■ ASSIGNMENT ■
Each entry should be repeated exactly. Its pictures should not be.

Start of Block

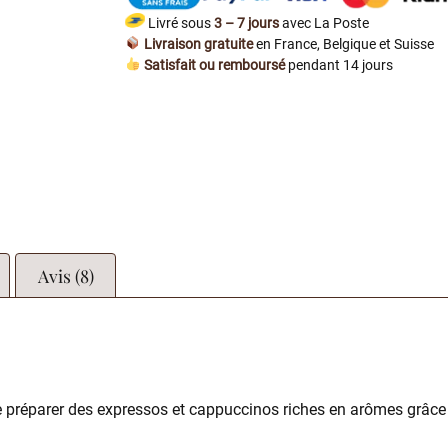
Livré sous
3 – 7 jours
avec La Poste
Livraison gratuite
en France, Belgique et Suisse
Satisfait ou remboursé
pendant 14 jours
Avis (8)
 préparer des expressos et cappuccinos riches en arômes grâc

End of Block

■ ANSWER BOX ■
Livré sous
3 – 7 jours
avec La Poste
Livraison gratuite
en France, Belgique et Suisse
Satisfait ou remboursé
pendant 14 jours
Avis (8)
 préparer des expressos et cappuccinos riches en arômes grâc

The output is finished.